I want to comment generally. I have just read “Waiter Rant” Thank You. I teach Junior High (16 YRO’s) Commercial Cookery and Hospiality and your book is a revalation that I will use, with some editing, as a source of the reality of the industry. We have it a LOT better in OZ in terms of wages bit I knpow that other problems exist and not wanting to get my students stary eyed is a problem.
I also apologise retrospectively for my ignorance of your wages situation on the occasions I have visited the US of A.
I feel you with the heavy snow and people putting up “ghetto barriers”. I’m always tempted to take their plastic chairs and throw ’em on the sidewalk. Only concern is that they then key your car when you park in the spot. But hell, everyone had to dig their ass out of a spot in the snow. Cities on the east coast should do snow like Canada, using snow melting machines instead of plows and shovels.
FINALLY A NEW POST!
Wow, just checked in here randomly to find a new (ish) post! Well done.

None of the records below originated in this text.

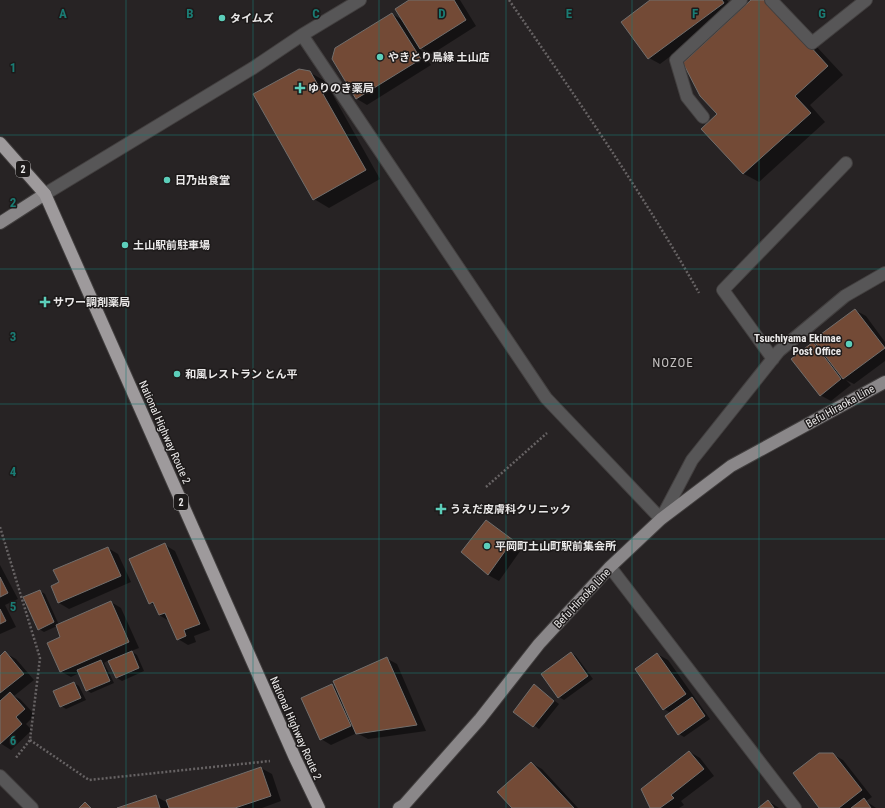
<svg xmlns="http://www.w3.org/2000/svg" width="885" height="808" viewBox="0 0 885 808" font-family="'Roboto Condensed','Noto Sans JP',sans-serif">
<style>
.shadow{fill:#0007}
.building{fill:#734a36;stroke:#716e6c}
.lines{fill:none;stroke-linecap:round;stroke-linejoin:round}
.minor-casing{stroke:#423f3f;stroke-width:14}
.major-casing{stroke:#423f3f;stroke-width:14}
.highway-casing{stroke:#423f3f;stroke-width:14}
.path{stroke:#676364;stroke-width:2.5;stroke-dasharray:2 2;stroke-linecap:butt}
.minor{stroke:#575657;stroke-width:12}
.major{stroke:#8a8789;stroke-width:12}
.highway{stroke:#9e9a9c;stroke-width:12}
.grid{fill:none;stroke:#1a7c74;stroke-width:1;stroke-opacity:0.55}
.poi-dot{fill:#5cceba;stroke:#1d1a1a;stroke-width:1.5}
.labels{text-anchor:middle;stroke-width:3;stroke-linejoin:round;paint-order:stroke}
.shield{fill:#1d1a1a;stroke:#acaaaa;stroke-width:1}
.shield-label{font-size:10px;font-weight:bold;fill:#eae8e8}
.poi-label{font-size:11px;font-weight:bold;fill:#eae8e8;stroke:#1d1a1a;text-anchor:start}
.street-label{font-size:11px;fill:#eae8e8;stroke:#1d1a1a}
.quarter-label{font-size:13px;letter-spacing:1px;fill:#c3bfbf;stroke:#1d1a1a}
.grid-label{font-size:13px;text-anchor:middle;font-weight:bold;fill:#1a7c74;stroke:#1d1a1a;stroke-width:3;stroke-linejoin:round;paint-order:stroke}
</style>
<rect width="100%" height="100%" fill="#272324"/>
<path class="shadow" d="M411,0h49l16,26 -44,28 -13,-7 12,18 -64,40 -10,-6 -24,-40 59,-45 12,7z
M652,0h75l7,9 -74,55 -11,-6z
M753,0l22,2 68,73 -33,30 15,17 -66,60 -15,-8 -41,-44 16,-15z
M309,72l16,9 55,98 -51,29 -15,-9z
M855,310l11,6 19,26v19l-31,23 -8,-4 5,5 -20,16 -11,-6 -7,-51 8,4z
M486,522l37,25 -24,34 -11,-6 -26,-23z
M165,545l10,6 35,79 -16,6 2,6 -8,3 -10,-6 -9,-18 -10,-6 -3,-9 -6,-3z
M108,548l10,6 13,28 -62,27 -10,-6 -7,-17 8,-3z
M0,565l18,34 -13,6 11,22 -16,7z
M40,591l5,3 14,31 52,-23 10,6 18,40 -8,3 6,4 7,16 -22,10 -5,-3 -8,-18 -5,3 10,20 -23,10 -5,-3 -7,-17 -8,4 -11,-6 1,-34 -4,-11 -13,6 -5,-3z
M5,653l11,6 18,21 -20,16 6,3 15,16 -9,9 6,6 -21,20 -11,-7v-86z
M571,653l5,3 17,23 -29,21 -5,-3 -17,-23z
M657,654l11,6 42,59 -26,18 -5,-3 -13,-17 5,-4 -7,-4 -28,-39z
M386,658l11,6 29,67 -58,8 -11,-6 -26,12 -10,-6 11,-54 5,3z
M74,683l5,3 7,14 -20,9 -5,-3z
M535,686l24,18 -20,25 -25,-18z
M690,752l10,6 14,18 -33,25 3,4 -5,3h-28z
M832,754l11,6 29,37 -6,4 10,7h-56z
M531,763l11,6 36,39h-65z
M261,768l11,6 9,27 -19,7h-142l35,-12 13,7z
M768,801l11,7h-20z"/>
<path class="building" d="M409,0h45l12,20 -46,29 -25,-40z
M650,0h72l2,3 -76,56 -27,-37z
M751,0h17l60,66 -33,30 16,17 -68,61 -42,-45 16,-15 -17,-18 -17,-33z
M392,13l29,46 -65,40 -24,-40 3,-11z
M299,69l11,2 56,99 -53,30 -60,-106z
M855,309l30,39 -42,31 -30,-39z
M813,342l28,37 -21,17 -29,-37z
M486,520l27,20 -25,35 -27,-23z
M165,543l35,81 -16,6 2,6 -9,4 -12,-27 -6,2 -6,-13 -4,2 -20,-45z
M108,547l13,29 -63,27 -7,-17 8,-4 -6,-12z
M0,577l8,16 -8,4z
M40,590l14,32 -16,8 -15,-33z
M111,601l18,41 -69,30 -13,-29 13,-6 -4,-12z
M0,609l6,12 -6,3z
M5,651l19,23 -24,19v-37z
M132,651l7,17 -23,10 -8,-17z
M571,652l17,24 -30,22 -17,-24z
M657,653l29,41 -23,16 -28,-41z
M387,657l30,68 -61,9 -23,-53z
M101,660l9,21 -24,10 -9,-21z
M74,682l7,16 -21,9 -7,-16z
M332,684l19,42 -31,14 -19,-42z
M534,684l20,17 -21,26 -20,-15z
M10,692l15,17 -9,8 6,7 -22,20v-43z
M692,697l13,19 -27,19 -13,-19z
M689,751l15,18 -33,26 3,3 -14,10h-10l-9,-19z
M819,753h14l29,37 -23,18h-20l-26,-35z
M531,762l43,46h-62l-15,-16z
M261,767l10,29 -36,12h-66l-3,-8z
M156,795l4,13h-43z
M864,798l7,10h-20z
M768,800l6,8h-16z
M85,802l6,6h-12z"/>
<g class="lines">
<defs>
<path id="minor" d="M771,0l41,43 54,-43
M302,35l244,363 115,121 31,-59 87,-109 66,-55 40,-23
M703,117l-16,-20 -11,-37 65,-60
M45,194l208,-126 49,-33 58,-35
M773,359l-50,-69 123,-127
M610,567l185,241
M0,776l32,32"/>
<path id="major" d="M0,223l45,-29
M399,808l5,-3 76,-86 59,-75 71,-77 51,-48 70,-53 154,-84"/>
<path id="highway" d="M0,143l45,51 250,564 24,50"/>
</defs>
<use href="#minor" class="minor-casing"/>
<use href="#major" class="major-casing"/>
<use href="#highway" class="highway-casing"/>
<path class="path" d="M509,0c66,96 133,192 190,293
M486,487l61,-54
M0,527l40,131 -10,82 -15,19
M30,740l59,40 181,-19"/>
<use href="#minor" class="minor"/>
<use href="#major" class="major"/>
<use href="#highway" class="highway"/>
</g>
<path class="grid" d="M126,0v808M253,0v808M379,0v808M506,0v808M632,0v808M759,0v808M0,135h885M0,269h885M0,404h885M0,539h885M0,673h885"/>
<g class="poi-dot">
<circle cx="222" cy="18" r="4"/>
<circle cx="380" cy="57" r="4"/>
<path d="M298 82h4v4h4v4h-4v4h-4v-4h-4v-4h4z"/>
<circle cx="167" cy="180" r="4"/>
<circle cx="125" cy="245" r="4"/>
<path d="M43 296h4v4h4v4h-4v4h-4v-4h-4v-4h4z"/>
<circle cx="849" cy="344" r="4"/>
<circle cx="177" cy="374" r="4"/>
<path d="M439 503h4v4h4v4h-4v4h-4v-4h-4v-4h4z"/>
<circle cx="487" cy="546" r="4"/>
</g>
<g class="labels">
<g class="shield">
<rect x="16" y="161" width="14" height="16" rx="3"/>
<rect x="174" y="494" width="14" height="16" rx="3"/>
</g>
<g class="shield-label">
<text x="23" y="173">2</text>
<text x="181" y="506">2</text>
</g>
<g class="poi-label">
<text x="230" y="22">タイムズ</text>
<text x="388" y="61">やきとり鳥縁 土山店</text>
<text x="308" y="92">ゆりのき薬局</text>
<text x="175" y="184">日乃出食堂</text>
<text x="133" y="249">土山駅前駐車場</text>
<text x="53" y="306">サワー調剤薬局</text>
<text x="841" y="342" text-anchor="end">Tsuchiyama Ekimae<tspan x="841" dy="13">Post Office</tspan></text>
<text x="185" y="378">和風レストラン とん平</text>
<text x="450" y="513">うえだ皮膚科クリニック</text>
<text x="495" y="550">平岡町土山町駅前集会所</text>
</g>
<g class="street-label">
<text transform="translate(840 406) rotate(-29)" y="4">Befu Hiraoka Line</text>
<text transform="translate(165 432) rotate(66)" y="4">National Highway Route 2</text>
<text transform="translate(582 598) rotate(-47)" y="4">Befu Hiraoka Line</text>
<text transform="translate(296 728) rotate(66)" y="4">National Highway Route 2</text>
</g>
<g class="quarter-label">
<text x="673" y="367">NOZOE</text>
</g>
</g>
<g class="grid-label">
<text x="63" y="18">A</text>
<text x="190" y="18">B</text>
<text x="316" y="18">C</text>
<text x="442" y="18">D</text>
<text x="569" y="18">E</text>
<text x="695" y="18">F</text>
<text x="822" y="18">G</text>
<text x="13" y="72">1</text>
<text x="13" y="207">2</text>
<text x="13" y="341">3</text>
<text x="13" y="476">4</text>
<text x="13" y="611">5</text>
<text x="13" y="745">6</text>
</g>
</svg>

Well-written as always; just finished reading Waiter Rant again for the third time. I’m about to leave my restaurant after three+ years and it’s going to be hard… I imagine it will be like when you left the Cafe, remembering what you saw at differently-numbered tables… table 21 is where I watched an engagement end, table 53 where I saw an engagement start. Table 42 where a woman ate her last meal. Table 10 where a father and son got in a fistfight over who would pay the bill. Anyway glad to see you back.
Guilt is almost always a useless emotion. The only purpose it serves is to make us feel bad for things we already recognize that we did wrong, and driven by guilt we usually make others feel bad in an attempt to alleviate it.
Yeah, it’s so un-stressful and guilt-free that you blogged about it.
I moved out of the city and don’t miss it for a second!
I don’t understand why you’d feel guilty about getting an open parking space? Or write a blog about it for that matter…
I would never wait for someone, rain or not. Time is far more precious than a little wet clothing. My take is, drive until you find a spot then walk in…try to NEVER circle. You are a human, not a buzzard waiting for a carrion spot. The walk will do you good and NEVER stressing about finding parking again will free your mind so your ass may follow.
if you leave a parking spot then you can’t complain when someone takes it.